News that the Big Tobacco companies are now running TV and print advertisements regarding the dangers of smoking is causing both confusion and concern within the vaping community.  As of November 26, the viewing pleasures of millions of Americans are now being interrupted by deceptively creative TV commercials making claims that smoking kills 480,000 people in the United States annually along with other supposedly critical statements of smoking.

At first glance, the advertisements appear to demonize smoking, which theoretically, could be viewed as a positive confirmation of vaping as an effective tool for tobacco harm reduction. So, why are Big Tobacco companies running these controversial ads in the first place? Strangely, these TV commercials were court-ordered by the U.S. government.

More fuel for the Big Tobacco Conspiracy debate?

To be clear, the new TV ads with the seemingly negative messages about the dangers of smoking are not voluntary.  They are the result of a 1999 court case where Big Tobacco companies were found guilty of civil racketeering charges and of essentially lying to the American people for decades about the health risks of combustible tobacco products. 

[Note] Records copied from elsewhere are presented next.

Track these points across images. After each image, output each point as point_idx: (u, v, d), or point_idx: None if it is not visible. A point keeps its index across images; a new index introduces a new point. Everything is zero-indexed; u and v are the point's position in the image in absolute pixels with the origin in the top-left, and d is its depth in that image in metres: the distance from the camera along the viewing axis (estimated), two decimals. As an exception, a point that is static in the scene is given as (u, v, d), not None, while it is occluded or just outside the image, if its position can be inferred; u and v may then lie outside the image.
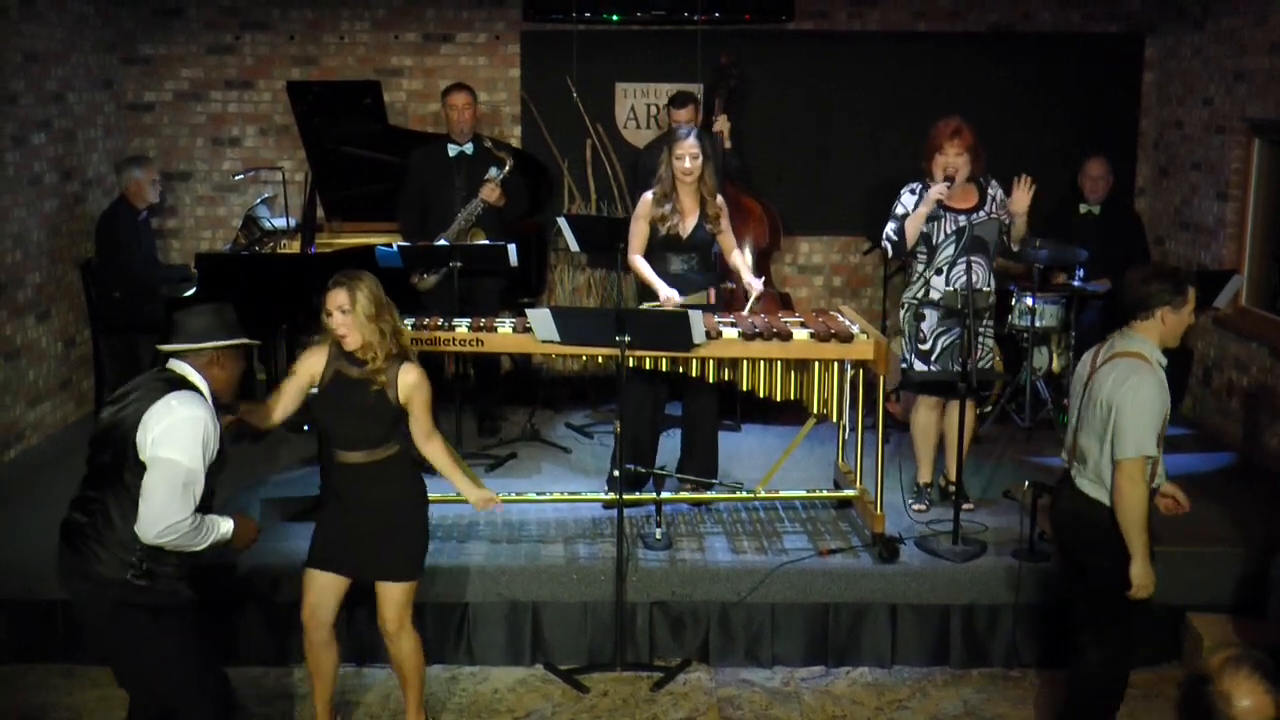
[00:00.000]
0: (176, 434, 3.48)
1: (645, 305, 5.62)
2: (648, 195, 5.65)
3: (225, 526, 3.71)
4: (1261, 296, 6.84)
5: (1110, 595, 4.02)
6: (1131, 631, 4.11)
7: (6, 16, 6.38)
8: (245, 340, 3.79)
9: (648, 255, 5.68)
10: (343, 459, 4.11)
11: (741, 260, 5.83)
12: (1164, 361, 3.99)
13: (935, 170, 5.37)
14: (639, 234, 5.66)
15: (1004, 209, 5.45)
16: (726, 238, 5.75)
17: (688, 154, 5.50)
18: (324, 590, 4.17)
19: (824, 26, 7.93)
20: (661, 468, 5.55)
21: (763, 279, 5.98)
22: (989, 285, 5.45)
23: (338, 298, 3.97)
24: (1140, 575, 3.92)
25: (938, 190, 5.31)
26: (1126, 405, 3.86)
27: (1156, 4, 7.83)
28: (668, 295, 5.52)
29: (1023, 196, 5.39)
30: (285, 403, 4.17)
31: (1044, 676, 4.99)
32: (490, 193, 6.35)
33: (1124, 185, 7.78)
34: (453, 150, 6.51)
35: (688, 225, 5.61)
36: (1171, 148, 7.73)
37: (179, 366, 3.68)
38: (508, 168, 6.39)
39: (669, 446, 5.98)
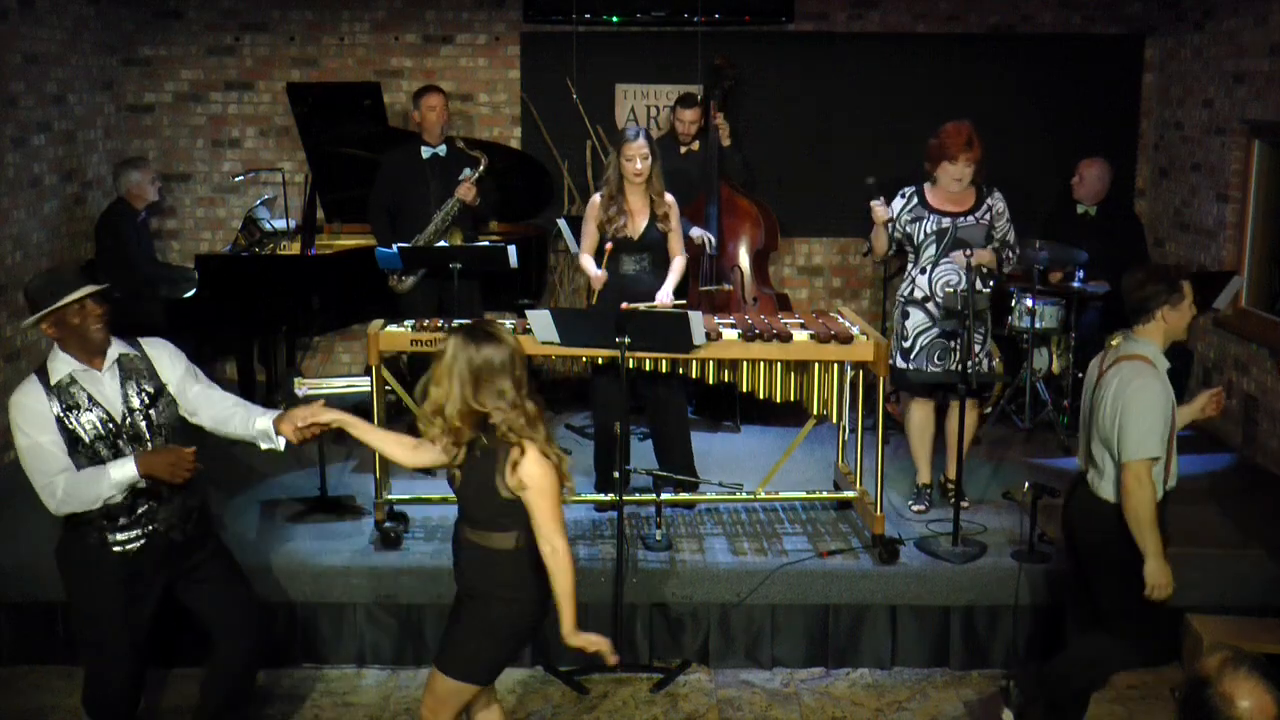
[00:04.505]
0: (11, 420, 3.73)
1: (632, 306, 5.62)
2: (596, 197, 5.63)
3: (117, 473, 3.72)
4: (1261, 298, 6.84)
5: (1119, 596, 4.06)
6: (1134, 634, 4.14)
7: (6, 18, 6.38)
8: (60, 303, 3.60)
9: (601, 257, 5.64)
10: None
11: (676, 267, 5.67)
12: (1167, 365, 4.07)
13: (940, 175, 5.38)
14: (588, 234, 5.65)
15: (1000, 219, 5.45)
16: (674, 238, 5.67)
17: (637, 155, 5.45)
18: (425, 687, 3.70)
19: (824, 28, 7.93)
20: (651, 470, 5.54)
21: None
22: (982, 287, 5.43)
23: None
24: (1155, 574, 3.96)
25: (881, 213, 5.43)
26: (1130, 408, 3.92)
27: (1156, 6, 7.83)
28: (597, 274, 5.55)
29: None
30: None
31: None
32: (466, 192, 6.34)
33: (1124, 187, 7.78)
34: (426, 152, 6.47)
35: (638, 226, 5.57)
36: (1171, 149, 7.73)
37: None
38: (482, 166, 6.38)
39: (641, 449, 5.97)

Instead of sending tobacco company executives to prison or demanding that they pay exorbitant financial penalties, the judge order these “corrective statements” in the form of TV and print ads.  These commercials will run on each of the three major networks five times per week for an entire year.  Similarly-worded advertisements will also appear in some 45 major mainstream media newspapers once per month for five months in total.

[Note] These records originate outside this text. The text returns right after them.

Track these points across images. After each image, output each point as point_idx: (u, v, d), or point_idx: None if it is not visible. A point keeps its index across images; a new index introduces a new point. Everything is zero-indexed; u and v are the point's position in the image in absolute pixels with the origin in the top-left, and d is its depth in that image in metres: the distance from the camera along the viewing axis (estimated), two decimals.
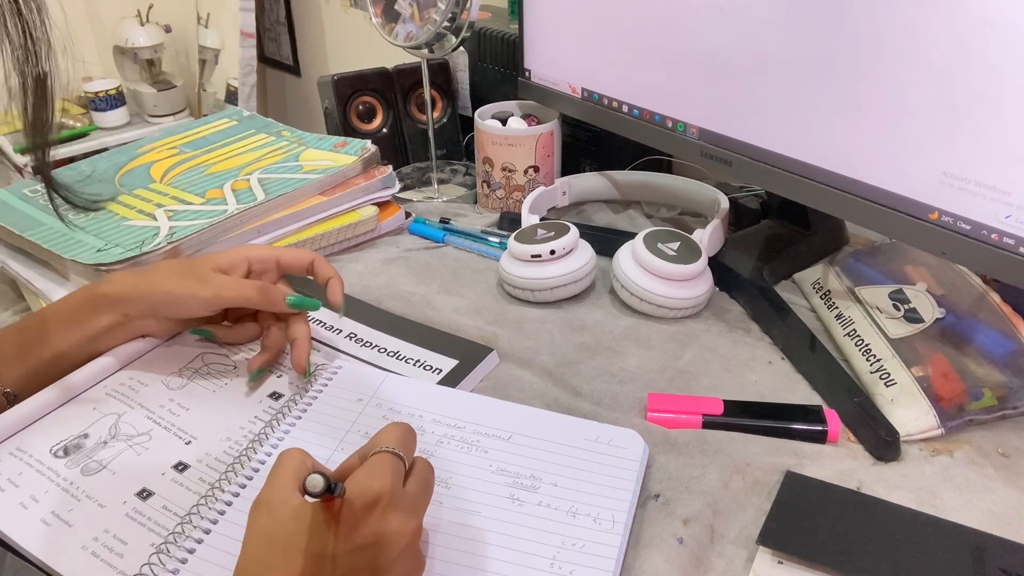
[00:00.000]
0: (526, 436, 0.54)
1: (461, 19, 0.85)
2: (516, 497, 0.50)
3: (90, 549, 0.46)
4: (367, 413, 0.56)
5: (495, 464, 0.52)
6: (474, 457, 0.53)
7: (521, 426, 0.55)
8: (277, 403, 0.58)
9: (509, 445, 0.54)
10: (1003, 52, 0.50)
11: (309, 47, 1.85)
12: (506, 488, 0.51)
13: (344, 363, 0.61)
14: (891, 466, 0.55)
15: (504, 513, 0.49)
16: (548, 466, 0.52)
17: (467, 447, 0.54)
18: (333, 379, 0.59)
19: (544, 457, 0.53)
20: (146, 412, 0.56)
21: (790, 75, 0.63)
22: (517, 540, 0.47)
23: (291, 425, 0.55)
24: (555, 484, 0.51)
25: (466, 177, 1.04)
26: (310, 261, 0.62)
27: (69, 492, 0.50)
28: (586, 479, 0.51)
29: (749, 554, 0.48)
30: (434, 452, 0.53)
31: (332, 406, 0.57)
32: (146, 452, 0.53)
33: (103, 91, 1.98)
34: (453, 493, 0.50)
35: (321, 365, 0.60)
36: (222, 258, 0.60)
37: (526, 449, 0.53)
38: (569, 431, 0.55)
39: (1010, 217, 0.53)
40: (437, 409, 0.57)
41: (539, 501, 0.50)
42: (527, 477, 0.51)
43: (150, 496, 0.50)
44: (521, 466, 0.52)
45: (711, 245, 0.74)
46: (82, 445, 0.53)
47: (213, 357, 0.62)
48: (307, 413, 0.56)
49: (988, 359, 0.60)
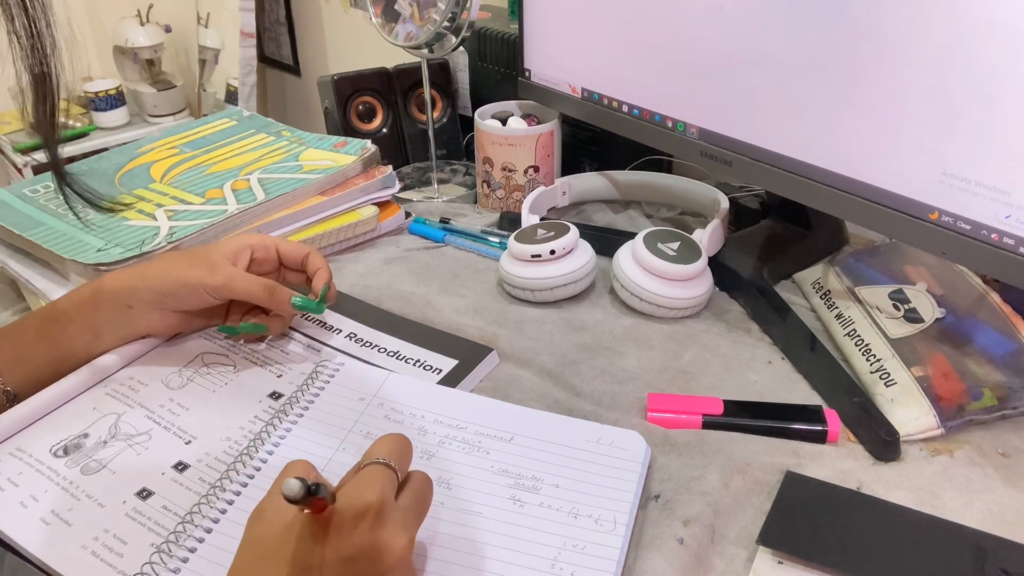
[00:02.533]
0: (528, 437, 0.54)
1: (461, 19, 0.85)
2: (517, 498, 0.50)
3: (90, 549, 0.46)
4: (369, 413, 0.56)
5: (497, 465, 0.52)
6: (476, 458, 0.53)
7: (523, 427, 0.55)
8: (277, 403, 0.58)
9: (511, 446, 0.54)
10: (1003, 52, 0.50)
11: (309, 47, 1.85)
12: (508, 489, 0.51)
13: (346, 361, 0.61)
14: (891, 466, 0.55)
15: (505, 514, 0.49)
16: (550, 467, 0.52)
17: (469, 448, 0.54)
18: (335, 377, 0.59)
19: (546, 458, 0.53)
20: (146, 412, 0.56)
21: (790, 75, 0.63)
22: (518, 541, 0.47)
23: (292, 423, 0.55)
24: (557, 485, 0.51)
25: (466, 177, 1.03)
26: (306, 254, 0.64)
27: (69, 491, 0.50)
28: (588, 480, 0.51)
29: (749, 554, 0.48)
30: (436, 452, 0.53)
31: (334, 404, 0.57)
32: (146, 452, 0.53)
33: (103, 91, 1.98)
34: (454, 494, 0.50)
35: (322, 362, 0.60)
36: (227, 247, 0.61)
37: (528, 450, 0.53)
38: (571, 432, 0.55)
39: (1010, 217, 0.53)
40: (439, 410, 0.56)
41: (540, 502, 0.50)
42: (529, 478, 0.51)
43: (150, 496, 0.50)
44: (523, 467, 0.52)
45: (711, 245, 0.74)
46: (82, 445, 0.53)
47: (213, 357, 0.62)
48: (308, 411, 0.56)
49: (988, 359, 0.60)
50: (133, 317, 0.59)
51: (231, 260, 0.60)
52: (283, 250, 0.64)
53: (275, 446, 0.53)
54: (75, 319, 0.58)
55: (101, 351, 0.59)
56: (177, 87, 2.07)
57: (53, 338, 0.57)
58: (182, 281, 0.58)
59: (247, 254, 0.62)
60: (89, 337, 0.58)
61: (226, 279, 0.58)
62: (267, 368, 0.61)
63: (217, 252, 0.60)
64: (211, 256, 0.60)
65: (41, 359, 0.57)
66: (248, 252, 0.62)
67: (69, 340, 0.57)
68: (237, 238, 0.63)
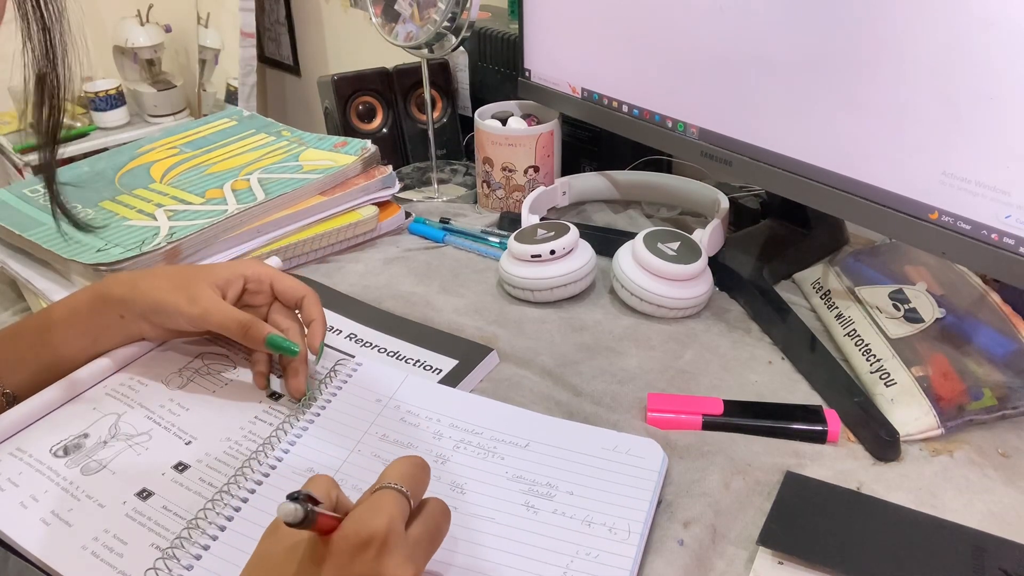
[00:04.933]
0: (543, 444, 0.54)
1: (461, 19, 0.85)
2: (531, 504, 0.50)
3: (90, 549, 0.46)
4: (385, 415, 0.56)
5: (511, 471, 0.52)
6: (490, 463, 0.53)
7: (539, 434, 0.55)
8: (278, 403, 0.58)
9: (526, 452, 0.53)
10: (1003, 52, 0.50)
11: (309, 47, 1.85)
12: (521, 495, 0.50)
13: (364, 361, 0.60)
14: (891, 466, 0.55)
15: (518, 520, 0.49)
16: (564, 474, 0.52)
17: (484, 453, 0.53)
18: (352, 377, 0.59)
19: (561, 465, 0.52)
20: (146, 412, 0.56)
21: (790, 75, 0.63)
22: (531, 548, 0.47)
23: (309, 422, 0.54)
24: (571, 492, 0.50)
25: (466, 177, 1.03)
26: (302, 296, 0.60)
27: (69, 492, 0.50)
28: (603, 488, 0.50)
29: (749, 554, 0.48)
30: (450, 457, 0.53)
31: (351, 405, 0.56)
32: (146, 452, 0.53)
33: (103, 91, 1.98)
34: (468, 499, 0.50)
35: (341, 360, 0.60)
36: (219, 274, 0.59)
37: (543, 457, 0.53)
38: (587, 440, 0.54)
39: (1010, 217, 0.53)
40: (455, 414, 0.56)
41: (554, 509, 0.49)
42: (543, 485, 0.51)
43: (150, 496, 0.50)
44: (537, 473, 0.52)
45: (711, 245, 0.74)
46: (82, 445, 0.53)
47: (213, 358, 0.62)
48: (325, 411, 0.56)
49: (988, 359, 0.60)
50: (127, 325, 0.59)
51: (221, 287, 0.58)
52: (279, 288, 0.61)
53: (291, 445, 0.53)
54: (73, 324, 0.57)
55: (98, 354, 0.59)
56: (177, 87, 2.07)
57: (51, 342, 0.57)
58: (163, 304, 0.57)
59: (239, 284, 0.59)
60: (86, 342, 0.58)
61: (202, 312, 0.56)
62: None
63: (206, 279, 0.58)
64: (196, 283, 0.58)
65: (39, 363, 0.56)
66: (240, 282, 0.59)
67: (66, 344, 0.57)
68: (234, 265, 0.61)
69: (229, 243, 0.75)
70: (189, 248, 0.72)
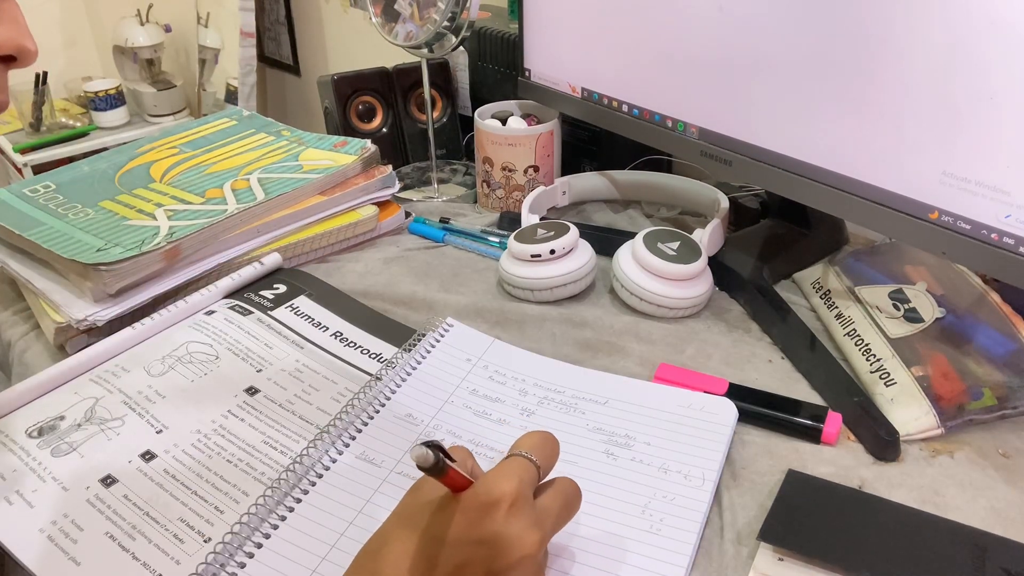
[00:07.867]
0: (622, 401, 0.58)
1: (461, 19, 0.85)
2: (611, 452, 0.53)
3: (47, 532, 0.46)
4: (475, 372, 0.61)
5: (591, 423, 0.56)
6: (572, 416, 0.57)
7: (618, 392, 0.59)
8: (253, 398, 0.57)
9: (606, 408, 0.57)
10: (1003, 52, 0.50)
11: (309, 47, 1.85)
12: (602, 444, 0.54)
13: (455, 323, 0.66)
14: (892, 465, 0.55)
15: (599, 465, 0.52)
16: (642, 428, 0.55)
17: (566, 408, 0.58)
18: (445, 337, 0.63)
19: (638, 420, 0.56)
20: (123, 397, 0.56)
21: (790, 75, 0.63)
22: (611, 489, 0.50)
23: (408, 374, 0.59)
24: (648, 443, 0.54)
25: (466, 177, 1.04)
26: None
27: (36, 472, 0.50)
28: (678, 440, 0.54)
29: (750, 550, 0.48)
30: (535, 411, 0.57)
31: (443, 362, 0.61)
32: (117, 437, 0.53)
33: (103, 91, 1.98)
34: None
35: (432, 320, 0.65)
36: None
37: (622, 412, 0.57)
38: (664, 398, 0.58)
39: (1010, 217, 0.53)
40: (539, 375, 0.61)
41: (632, 457, 0.53)
42: (621, 436, 0.55)
43: (113, 483, 0.50)
44: (616, 426, 0.56)
45: (711, 245, 0.74)
46: (56, 427, 0.53)
47: (198, 346, 0.62)
48: (421, 366, 0.60)
49: (988, 359, 0.60)
50: None
51: None
52: None
53: (392, 392, 0.56)
54: None
55: None
56: (177, 87, 2.07)
57: None
58: None
59: None
60: None
61: None
62: (248, 362, 0.62)
63: None
64: None
65: None
66: None
67: None
68: None
69: (229, 243, 0.75)
70: (189, 248, 0.72)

Now, many might be thinking that this is good news.  Finally, Big Tobacco is being help publicly accountable for their actions.  But as many marketing experts will tell you, successful advertising is so much more than bold words and brash statements.  Successful advertising is all about images, pictures, and video, usually involving pretty people using the company products. 

If the goal of the federal government is to warn American youth of the dangers of smoking, TV and newspaper ads are probably the lease effective ways to do it.  Newspaper circulation is on a rapid decline, and even in generations past, what percentage of American teens were ever known to read the local newspaper on a regular basis?

Meanwhile, in today’s age of easily-surfable television where viewers can skip past commercial interruptions with the click of a button, how many teens will actually see these “corrective statements” from Big Tobacco? 

Perhaps even more odd is that the tobacco companies can choose the individual markets in which these advertisements appear.  This oversight in the judge’s ruling essentially means that Big Tobacco can choose to run the TV commercials or run the newspaper ads in regions of the country with the lowest cigarette sales or media subscribers.

Somehow, Big Tobacco managed to lose a billion-dollar lawsuit, never pay any fines, never go to jail, and still be allowed to create TV and print advertisements disguised in the form of negatively-worded corrective statements.  And perhaps not-so-coincidentally, the release of these negative ad campaigns coincides with the worldwide marketing efforts of Big Tobacco’s latest product - Heat-not-Burn technologies.  Tobacco executives must be laughing all the way to the bank.